Il conclut : « Les conneries sont un ennemi plus grand de la vérité que les mensonges. »
Probablement parce qu’elles nourrissent les croyances.
L’ignorance fait le lit de la crédulité, les croyances l’accompagnent
Croyance, en gauche ligne (oui, jeu de mots) de Noam Chomsky, que les médias nous manipulent, que l’information sur le web est pure, objective, neutre, en oubliant que « le medium est le message » de McLuhan, et en évaporant les bulles filtre d’Eli Pariser.
Croyance que les faits ne sont qu’interprétation fortement sujette à caution. Évident depuis L’Affaire Calas médiatisée (oui, déjà !) par Voltaire.

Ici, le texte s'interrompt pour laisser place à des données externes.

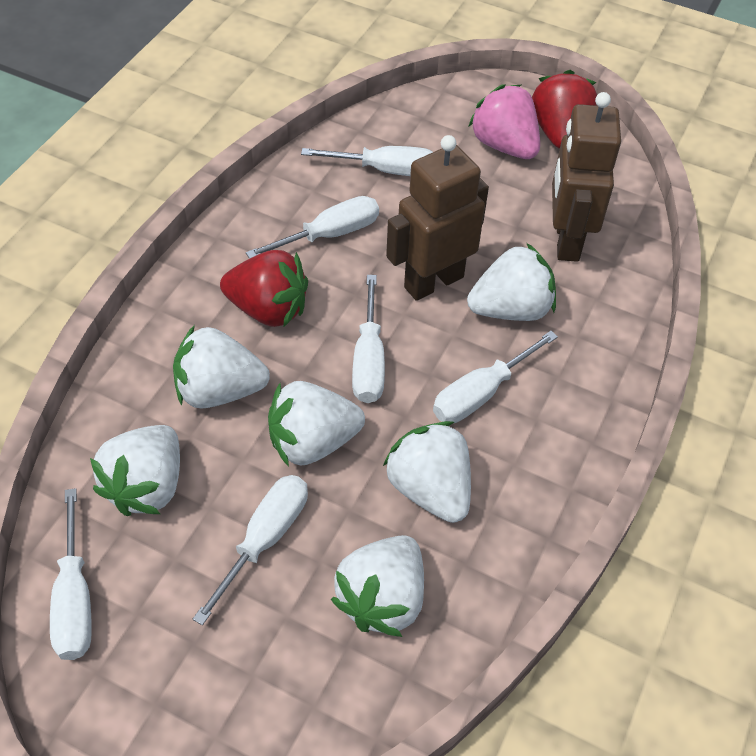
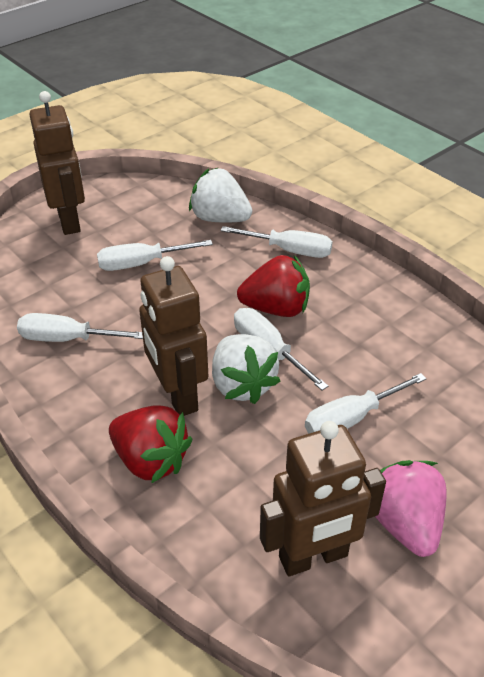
brown robot: [386,135,489,301] [552,92,621,262] = 2 -> [29,91,85,235] [139,256,208,416] [260,421,386,576] = 3
white screwdriver: [50,488,92,660] [193,475,308,625] [246,196,379,259] [301,146,433,176] [352,275,385,403] [433,331,558,423] = 6 -> [17,313,143,342] [97,240,213,271] [220,226,333,258] [234,308,328,390] [305,373,427,434] = 5
white strawberry: [90,425,180,516] [173,325,270,409] [268,381,365,467] [331,535,424,637] [383,421,471,523] [467,243,556,321] = 6 -> [189,168,252,223] [212,334,280,404] = 2

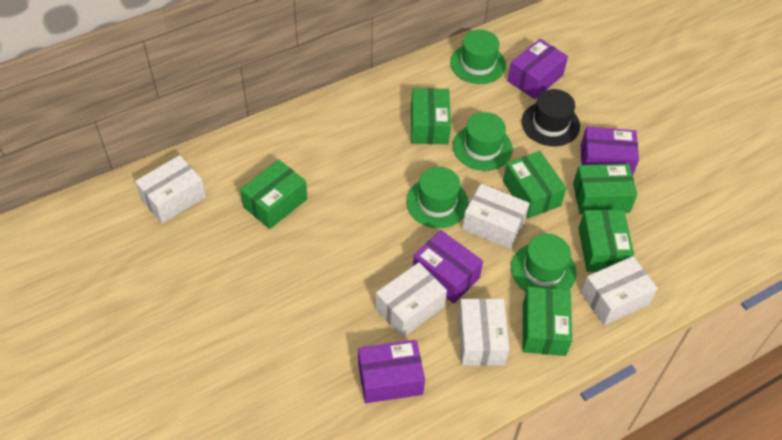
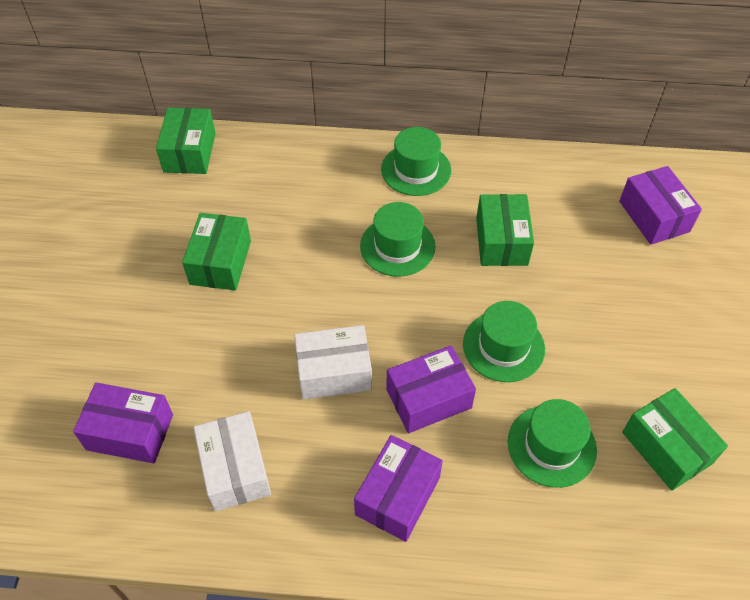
black hat: [522,89,580,146] = 1 -> none = 0
green box: [240,160,307,229] [411,88,451,144] [503,151,566,218] [523,287,572,356] [573,164,637,214] [578,210,634,272] = 6 -> [156,107,216,174] [182,213,251,290] [476,194,534,266] [622,388,728,491] = 4
white box: [135,155,206,224] [375,262,447,338] [458,298,509,366] [462,183,530,249] [581,256,658,325] = 5 -> [193,411,271,511] [294,325,372,400] = 2

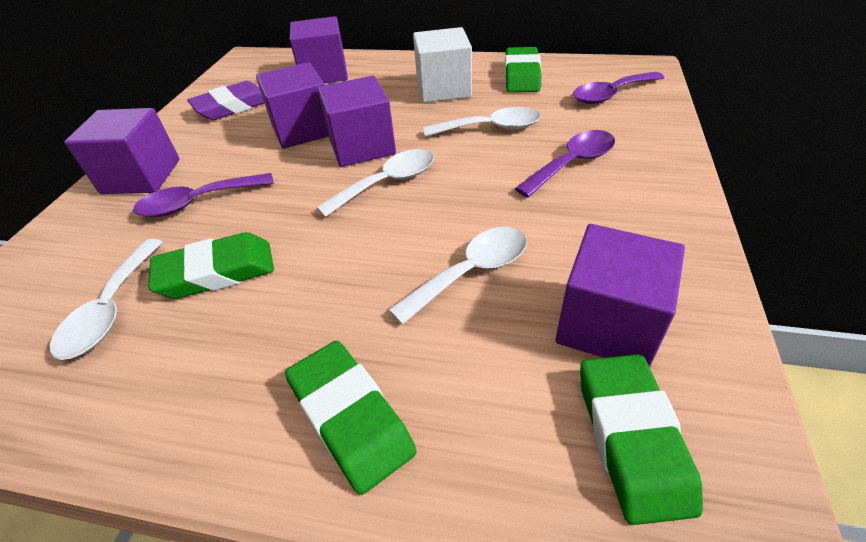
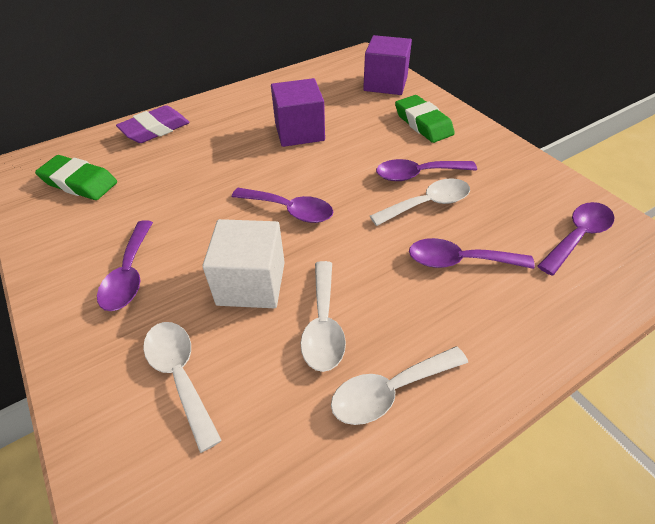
green eraser: [148,232,274,299] [285,341,416,495] [505,47,541,92] [580,354,703,525] = 4 -> [35,155,117,200] [395,95,455,143] = 2
purple cube: [64,108,180,194] [256,62,329,149] [290,16,348,83] [318,76,396,167] [555,224,685,368] = 5 -> [271,78,325,147] [363,35,412,95] = 2
purple spoon: [133,173,274,217] [515,130,615,197] [573,72,664,104] = 3 -> [97,220,153,311] [232,188,333,223] [376,159,477,181] [409,238,535,269] [537,202,615,276] = 5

Croyance que le récepteur a gardé son libre arbitre alors que bon nombre de décisions prises l’ont été sous la pression ou la vigilance du groupe. Pas neuf depuis Stanley Milgram…

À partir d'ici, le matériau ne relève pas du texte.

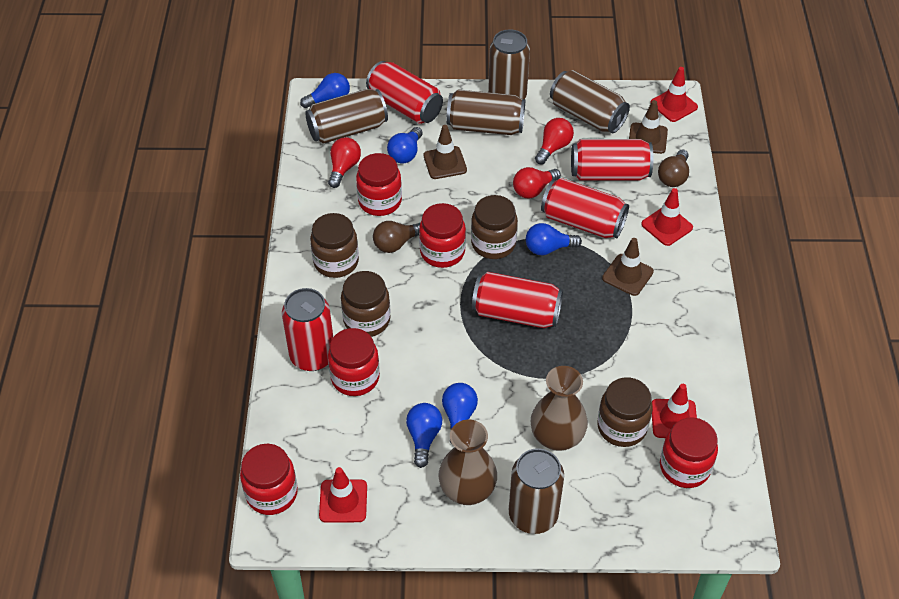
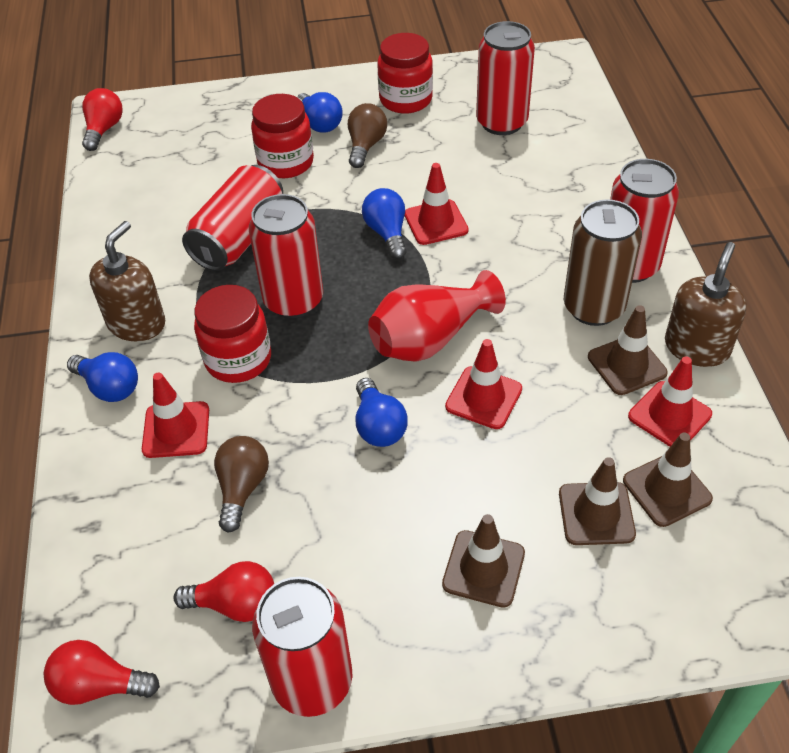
blue light bulb: [300,73,350,108] [387,127,423,164] [406,403,442,468] [442,383,478,445] [526,223,582,256] = 5 -> [67,352,138,402] [297,92,343,133] [355,378,408,447] [362,188,407,259] = 4
brown can: [305,89,388,144] [446,89,525,135] [488,29,530,99] [509,448,564,534] [550,70,630,133] = 5 -> [564,199,642,326] = 1
brown jar: [310,213,359,278] [341,271,391,337] [471,195,518,259] [597,377,653,447] = 4 -> none = 0
brown soap dispenser: none = 0 -> [89,221,165,341] [665,242,747,367] = 2
brown traffic cone: [424,125,467,179] [602,238,654,296] [629,100,668,154] = 3 -> [442,514,525,608] [559,457,636,545] [588,305,668,395] [623,433,713,527] = 4
brown vase: [438,420,497,505] [531,366,588,451] = 2 -> none = 0
red jar: [240,444,298,515] [328,328,380,396] [356,153,402,216] [419,203,466,268] [660,417,718,488] = 5 -> [194,285,271,383] [251,94,314,178] [377,33,433,114] = 3
red vase: none = 0 -> [368,270,506,362] = 1

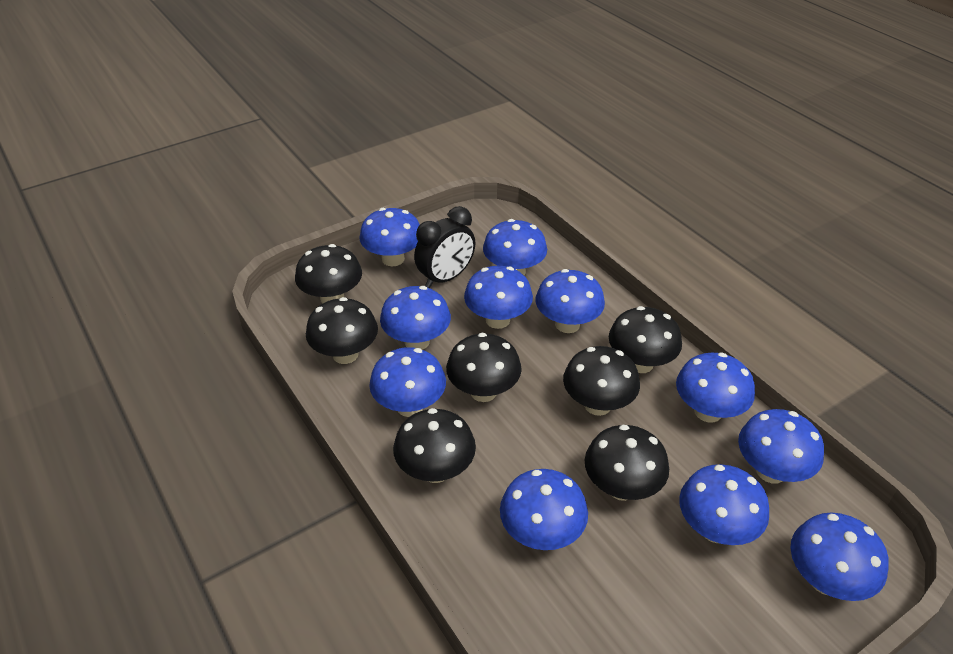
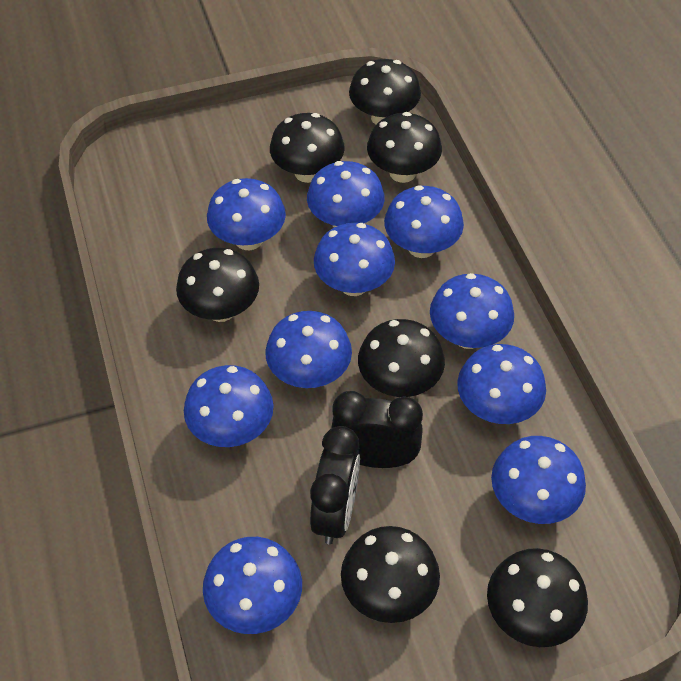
black clock: [414,206,475,288] = 1 -> [310,426,360,544] [332,391,423,468] = 2
blue mushroom: [359,208,420,266] [369,347,446,417] [380,286,451,350] [464,266,533,329] [483,219,547,276] [500,469,588,550] [536,269,605,333] [676,353,755,423] [679,464,769,545] [738,409,824,483] [790,512,889,601] = 11 -> [184,365,274,447] [203,537,302,634] [207,178,286,250] [265,311,352,388] [307,161,385,227] [314,223,395,296] [384,185,464,258] [430,273,514,349] [457,344,546,424] [491,436,586,524] = 10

Croyance que parce que l’information est pléthorique et le web « ouvert ». Alors tout bouge, tout progresse, tout innove. Mais comme le relève Frédéric Lordon, « la meilleure méthode pour l’endormissement c’est l’illusion du mouvement ».
Après le média snacking, le vomi informationnel
Alors en plus d’être infobèse à force de média snacker et d’être « victime » de l’acrasie, le consommateur finit par se faire endormir.
Pire, il régurgite dans sa léthargie.
Cela se nomme négationnisme, racisme, sexisme, violences, insultes, bashing… Ce magma dégouline par le petit trou de l’anonymat, de l’hétéronymat et du pseudonymat dans une logique de l’entre-soi… à destination du monde puisqu’il en est le nombril et le Narcisse.